O ministro do Supremo Tribunal Federal (STF), Flávio Dino, afirmou nesta terça-feira (9) que os crimes atribuídos ao ex-presidente Jair Bolsonaro e a outros sete réus envolvidos na suposta trama golpista não são passíveis de anistia.
A declaração foi feita durante a análise das acusações no STF, em meio à articulação de aliados de Bolsonaro no Congresso Nacional que tentam aprovar um projeto de lei para conceder anistia ao ex-presidente em caso de condenação.
No início de seu voto, Dino destacou precedentes do Supremo, ressaltando que não há registro, na história brasileira, de anistia concedida aos chamados “altos escalões do poder”.

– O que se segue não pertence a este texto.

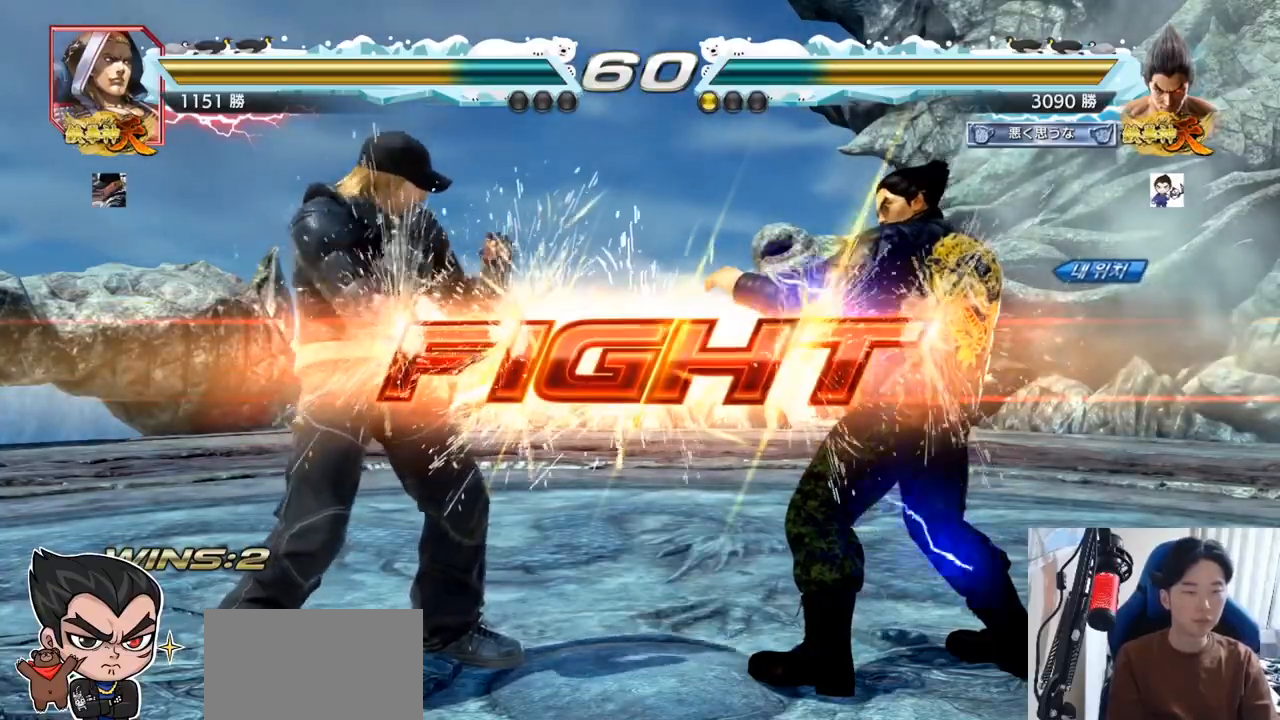
{"buttons": [], "left_stick": "center", "events": [[16, "SQUARE", "up"], [50, "SQUARE", "down"], [66, "TRIANGLE", "down"], [133, "SQUARE", "up"], [200, "TRIANGLE", "up"], [250, "left_stick", "left"], [317, "SQUARE", "down"], [383, "SQUARE", "up"], [467, "left_stick", "center"]]}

Esses crimes já foram declarados pelo Supremo Tribunal Federal como insustentáveis de indulto e anistia, afirmou o ministro.
Acusações
Bolsonaro e os demais réus são acusados de organização criminosa armada, tentativa de abolição violenta do Estado Democrático de Direito, golpe de Estado, dano qualificado pela violência e grave ameaça, além da deterioração de patrimônio tombado. A denúncia do Ministério Público Federal aponta que o grupo teria atuado para questionar o resultado das eleições de 2022 e para fomentar ações que culminaram nos atos de 8 de janeiro de 2023, quando prédios dos Três Poderes foram invadidos e depredados em Brasília.
Repercussão política
A fala de Dino repercutiu fortemente no meio político. Parlamentares da base governista viram na manifestação do ministro uma reafirmação da necessidade de responsabilizar autoridades que atentaram contra a ordem democrática. Já aliados do ex-presidente classificaram a posição como “excessiva” e reforçaram a defesa de um projeto de anistia, em tramitação no Congresso, que poderia livrar Bolsonaro de uma eventual condenação.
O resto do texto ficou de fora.